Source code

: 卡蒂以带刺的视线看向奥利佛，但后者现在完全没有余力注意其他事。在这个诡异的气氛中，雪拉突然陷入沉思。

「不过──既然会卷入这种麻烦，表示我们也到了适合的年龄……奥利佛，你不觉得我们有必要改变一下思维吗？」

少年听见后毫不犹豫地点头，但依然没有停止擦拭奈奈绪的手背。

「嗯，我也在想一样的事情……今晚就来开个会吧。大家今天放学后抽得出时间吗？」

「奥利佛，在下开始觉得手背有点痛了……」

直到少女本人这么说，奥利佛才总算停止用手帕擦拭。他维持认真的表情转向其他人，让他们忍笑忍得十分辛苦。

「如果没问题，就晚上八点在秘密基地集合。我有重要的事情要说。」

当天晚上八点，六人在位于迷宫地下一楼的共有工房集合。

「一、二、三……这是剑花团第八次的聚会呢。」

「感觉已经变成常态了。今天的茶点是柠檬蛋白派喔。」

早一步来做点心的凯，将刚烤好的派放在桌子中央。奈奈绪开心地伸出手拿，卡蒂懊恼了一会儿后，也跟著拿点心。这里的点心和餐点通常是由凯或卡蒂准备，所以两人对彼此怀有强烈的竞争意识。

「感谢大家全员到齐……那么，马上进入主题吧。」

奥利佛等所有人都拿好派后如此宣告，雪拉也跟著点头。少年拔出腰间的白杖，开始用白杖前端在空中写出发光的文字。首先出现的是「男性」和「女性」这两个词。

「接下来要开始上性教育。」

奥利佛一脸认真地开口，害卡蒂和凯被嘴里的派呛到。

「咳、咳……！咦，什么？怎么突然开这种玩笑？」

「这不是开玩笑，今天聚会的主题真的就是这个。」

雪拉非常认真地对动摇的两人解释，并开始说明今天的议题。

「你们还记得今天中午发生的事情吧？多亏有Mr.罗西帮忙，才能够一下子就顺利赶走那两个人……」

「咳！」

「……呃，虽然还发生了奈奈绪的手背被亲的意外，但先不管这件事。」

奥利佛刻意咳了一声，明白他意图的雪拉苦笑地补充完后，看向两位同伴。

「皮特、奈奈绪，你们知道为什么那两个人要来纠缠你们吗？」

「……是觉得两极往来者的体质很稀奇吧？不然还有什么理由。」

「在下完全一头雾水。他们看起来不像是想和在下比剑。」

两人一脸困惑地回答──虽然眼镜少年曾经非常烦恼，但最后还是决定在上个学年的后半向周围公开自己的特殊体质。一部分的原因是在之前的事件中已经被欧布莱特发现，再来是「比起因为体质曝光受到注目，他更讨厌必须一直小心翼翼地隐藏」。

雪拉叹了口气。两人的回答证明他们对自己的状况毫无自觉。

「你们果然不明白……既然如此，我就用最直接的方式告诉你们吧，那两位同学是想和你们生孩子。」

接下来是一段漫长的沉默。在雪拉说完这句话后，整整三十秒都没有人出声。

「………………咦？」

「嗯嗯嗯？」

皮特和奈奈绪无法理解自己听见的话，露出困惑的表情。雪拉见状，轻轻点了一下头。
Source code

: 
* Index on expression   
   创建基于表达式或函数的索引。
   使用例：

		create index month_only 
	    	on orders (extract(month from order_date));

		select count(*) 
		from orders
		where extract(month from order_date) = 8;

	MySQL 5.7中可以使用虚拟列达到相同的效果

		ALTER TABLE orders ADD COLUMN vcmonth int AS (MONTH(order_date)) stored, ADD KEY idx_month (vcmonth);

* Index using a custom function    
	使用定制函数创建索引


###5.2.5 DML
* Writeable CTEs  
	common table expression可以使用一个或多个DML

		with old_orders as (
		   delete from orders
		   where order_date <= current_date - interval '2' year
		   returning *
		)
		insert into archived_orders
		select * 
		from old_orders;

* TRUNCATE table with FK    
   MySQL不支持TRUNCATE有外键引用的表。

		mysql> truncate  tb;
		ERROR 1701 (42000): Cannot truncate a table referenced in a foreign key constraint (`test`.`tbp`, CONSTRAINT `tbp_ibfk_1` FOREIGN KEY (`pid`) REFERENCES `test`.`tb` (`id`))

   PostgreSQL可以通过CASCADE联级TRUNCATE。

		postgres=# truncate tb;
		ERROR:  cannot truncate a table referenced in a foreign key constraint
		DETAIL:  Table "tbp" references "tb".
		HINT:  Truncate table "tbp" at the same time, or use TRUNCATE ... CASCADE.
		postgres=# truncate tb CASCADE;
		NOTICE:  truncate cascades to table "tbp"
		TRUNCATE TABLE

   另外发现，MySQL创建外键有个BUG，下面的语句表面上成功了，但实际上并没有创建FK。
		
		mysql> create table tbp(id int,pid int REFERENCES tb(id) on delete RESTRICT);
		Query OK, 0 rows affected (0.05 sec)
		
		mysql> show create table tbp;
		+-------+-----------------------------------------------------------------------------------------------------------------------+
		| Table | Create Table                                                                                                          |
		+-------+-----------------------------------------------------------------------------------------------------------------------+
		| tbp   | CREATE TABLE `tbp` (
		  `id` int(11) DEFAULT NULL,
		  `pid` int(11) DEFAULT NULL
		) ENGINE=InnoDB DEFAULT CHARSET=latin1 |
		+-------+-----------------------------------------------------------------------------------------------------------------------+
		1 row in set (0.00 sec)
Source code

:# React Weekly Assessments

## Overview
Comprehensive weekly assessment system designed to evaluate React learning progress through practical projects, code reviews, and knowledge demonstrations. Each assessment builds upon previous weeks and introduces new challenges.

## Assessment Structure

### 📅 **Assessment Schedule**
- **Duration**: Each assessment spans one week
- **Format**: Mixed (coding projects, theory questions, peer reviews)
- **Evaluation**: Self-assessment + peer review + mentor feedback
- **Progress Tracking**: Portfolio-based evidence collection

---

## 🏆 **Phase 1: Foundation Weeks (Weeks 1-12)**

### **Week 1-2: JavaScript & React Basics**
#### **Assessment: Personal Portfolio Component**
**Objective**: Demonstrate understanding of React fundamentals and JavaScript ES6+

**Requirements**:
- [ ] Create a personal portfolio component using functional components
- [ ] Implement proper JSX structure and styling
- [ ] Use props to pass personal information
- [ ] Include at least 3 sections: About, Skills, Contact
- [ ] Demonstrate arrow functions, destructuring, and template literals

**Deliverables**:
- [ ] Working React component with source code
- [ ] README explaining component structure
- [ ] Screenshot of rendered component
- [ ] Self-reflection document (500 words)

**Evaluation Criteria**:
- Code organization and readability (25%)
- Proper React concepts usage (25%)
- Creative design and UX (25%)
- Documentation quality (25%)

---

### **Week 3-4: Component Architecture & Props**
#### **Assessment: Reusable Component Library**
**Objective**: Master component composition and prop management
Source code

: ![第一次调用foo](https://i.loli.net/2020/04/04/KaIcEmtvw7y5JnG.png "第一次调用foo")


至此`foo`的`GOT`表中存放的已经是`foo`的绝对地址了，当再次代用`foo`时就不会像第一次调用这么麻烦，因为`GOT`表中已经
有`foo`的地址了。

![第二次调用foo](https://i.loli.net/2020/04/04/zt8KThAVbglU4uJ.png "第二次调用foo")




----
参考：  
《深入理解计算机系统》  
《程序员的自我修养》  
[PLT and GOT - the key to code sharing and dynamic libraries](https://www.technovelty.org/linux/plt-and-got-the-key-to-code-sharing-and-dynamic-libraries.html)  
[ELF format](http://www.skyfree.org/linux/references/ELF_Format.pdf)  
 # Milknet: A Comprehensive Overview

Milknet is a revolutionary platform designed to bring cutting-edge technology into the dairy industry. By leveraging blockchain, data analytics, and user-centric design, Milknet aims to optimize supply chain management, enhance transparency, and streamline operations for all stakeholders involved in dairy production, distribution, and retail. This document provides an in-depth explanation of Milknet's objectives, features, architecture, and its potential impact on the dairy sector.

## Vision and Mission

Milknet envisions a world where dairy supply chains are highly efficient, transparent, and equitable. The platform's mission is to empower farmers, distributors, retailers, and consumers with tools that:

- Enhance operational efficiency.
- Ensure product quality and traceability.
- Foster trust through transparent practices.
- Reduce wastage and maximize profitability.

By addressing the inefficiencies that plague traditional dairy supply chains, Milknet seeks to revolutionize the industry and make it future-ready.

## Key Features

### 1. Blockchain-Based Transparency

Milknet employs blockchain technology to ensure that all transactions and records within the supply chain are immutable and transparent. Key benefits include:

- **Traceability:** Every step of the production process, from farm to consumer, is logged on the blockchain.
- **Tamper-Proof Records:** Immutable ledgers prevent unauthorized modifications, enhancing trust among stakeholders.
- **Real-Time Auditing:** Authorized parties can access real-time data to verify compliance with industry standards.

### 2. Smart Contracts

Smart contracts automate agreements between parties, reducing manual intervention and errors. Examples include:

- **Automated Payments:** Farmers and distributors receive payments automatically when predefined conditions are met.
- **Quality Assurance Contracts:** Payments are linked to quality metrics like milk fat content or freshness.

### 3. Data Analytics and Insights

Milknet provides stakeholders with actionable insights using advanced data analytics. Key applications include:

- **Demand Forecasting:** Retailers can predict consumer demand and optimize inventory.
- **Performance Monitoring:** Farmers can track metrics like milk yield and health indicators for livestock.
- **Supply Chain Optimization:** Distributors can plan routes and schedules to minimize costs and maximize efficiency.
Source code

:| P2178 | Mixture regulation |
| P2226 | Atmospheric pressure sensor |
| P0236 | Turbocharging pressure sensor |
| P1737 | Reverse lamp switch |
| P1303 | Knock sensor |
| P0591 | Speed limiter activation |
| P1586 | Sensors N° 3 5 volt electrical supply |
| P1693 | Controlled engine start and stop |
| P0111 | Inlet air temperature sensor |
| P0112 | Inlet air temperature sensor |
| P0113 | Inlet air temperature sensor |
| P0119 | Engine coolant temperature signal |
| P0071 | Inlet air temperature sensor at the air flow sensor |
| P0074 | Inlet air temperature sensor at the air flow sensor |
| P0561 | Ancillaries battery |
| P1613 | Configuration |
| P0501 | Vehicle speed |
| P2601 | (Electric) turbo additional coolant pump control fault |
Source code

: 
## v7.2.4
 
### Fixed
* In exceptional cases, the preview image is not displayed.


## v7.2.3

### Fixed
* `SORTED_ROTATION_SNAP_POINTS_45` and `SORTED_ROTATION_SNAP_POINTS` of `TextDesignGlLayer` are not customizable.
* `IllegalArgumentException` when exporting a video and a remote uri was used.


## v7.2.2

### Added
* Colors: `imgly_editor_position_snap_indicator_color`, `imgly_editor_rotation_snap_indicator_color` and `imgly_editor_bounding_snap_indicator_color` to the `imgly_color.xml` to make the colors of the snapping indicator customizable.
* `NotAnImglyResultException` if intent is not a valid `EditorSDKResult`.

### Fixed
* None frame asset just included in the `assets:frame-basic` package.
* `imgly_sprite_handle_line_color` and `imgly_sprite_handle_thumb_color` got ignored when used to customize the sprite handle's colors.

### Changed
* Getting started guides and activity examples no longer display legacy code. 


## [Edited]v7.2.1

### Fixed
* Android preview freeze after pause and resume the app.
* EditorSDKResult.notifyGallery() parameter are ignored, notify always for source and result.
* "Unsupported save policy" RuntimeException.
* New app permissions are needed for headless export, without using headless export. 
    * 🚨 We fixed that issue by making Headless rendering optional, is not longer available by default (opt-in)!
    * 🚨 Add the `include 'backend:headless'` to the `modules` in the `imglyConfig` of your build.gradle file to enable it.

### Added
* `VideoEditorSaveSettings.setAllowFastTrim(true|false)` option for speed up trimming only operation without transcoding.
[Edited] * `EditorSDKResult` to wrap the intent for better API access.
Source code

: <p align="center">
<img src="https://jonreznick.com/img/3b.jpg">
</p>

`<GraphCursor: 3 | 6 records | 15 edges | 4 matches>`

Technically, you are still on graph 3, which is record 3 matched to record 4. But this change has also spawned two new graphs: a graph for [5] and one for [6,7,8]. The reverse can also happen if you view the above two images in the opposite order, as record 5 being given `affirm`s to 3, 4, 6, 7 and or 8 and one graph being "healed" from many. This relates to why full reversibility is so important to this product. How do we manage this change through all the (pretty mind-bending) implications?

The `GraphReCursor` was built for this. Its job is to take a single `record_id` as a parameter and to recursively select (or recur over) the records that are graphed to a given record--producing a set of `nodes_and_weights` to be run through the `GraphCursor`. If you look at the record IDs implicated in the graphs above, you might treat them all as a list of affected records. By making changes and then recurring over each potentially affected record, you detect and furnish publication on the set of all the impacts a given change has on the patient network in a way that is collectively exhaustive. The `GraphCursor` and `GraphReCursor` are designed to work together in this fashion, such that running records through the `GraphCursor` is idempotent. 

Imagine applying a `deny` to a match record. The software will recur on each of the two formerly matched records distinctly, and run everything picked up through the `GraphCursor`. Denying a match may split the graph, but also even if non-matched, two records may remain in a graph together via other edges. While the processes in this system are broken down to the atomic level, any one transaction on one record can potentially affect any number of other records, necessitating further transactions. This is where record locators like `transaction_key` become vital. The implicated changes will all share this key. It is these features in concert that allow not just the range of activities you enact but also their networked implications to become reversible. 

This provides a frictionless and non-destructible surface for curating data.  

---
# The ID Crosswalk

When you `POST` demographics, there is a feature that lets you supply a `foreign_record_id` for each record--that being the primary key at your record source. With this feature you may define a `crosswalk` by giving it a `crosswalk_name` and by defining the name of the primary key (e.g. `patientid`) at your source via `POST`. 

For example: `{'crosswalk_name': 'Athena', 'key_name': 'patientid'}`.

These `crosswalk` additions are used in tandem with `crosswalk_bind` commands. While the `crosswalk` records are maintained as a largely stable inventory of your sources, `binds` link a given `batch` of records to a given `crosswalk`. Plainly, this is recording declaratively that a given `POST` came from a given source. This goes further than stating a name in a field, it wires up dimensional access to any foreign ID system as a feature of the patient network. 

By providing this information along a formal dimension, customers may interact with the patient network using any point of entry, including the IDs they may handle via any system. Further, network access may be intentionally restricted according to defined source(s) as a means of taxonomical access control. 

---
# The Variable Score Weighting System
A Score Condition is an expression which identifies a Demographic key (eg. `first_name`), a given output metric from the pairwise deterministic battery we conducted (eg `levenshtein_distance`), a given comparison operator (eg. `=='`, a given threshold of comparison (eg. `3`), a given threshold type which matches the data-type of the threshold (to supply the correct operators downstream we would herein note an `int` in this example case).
* * * * * * * * *
What is needed:
For the word "NULL", work out how many lines of the entries contain it, and state the number alone.

The answer:
2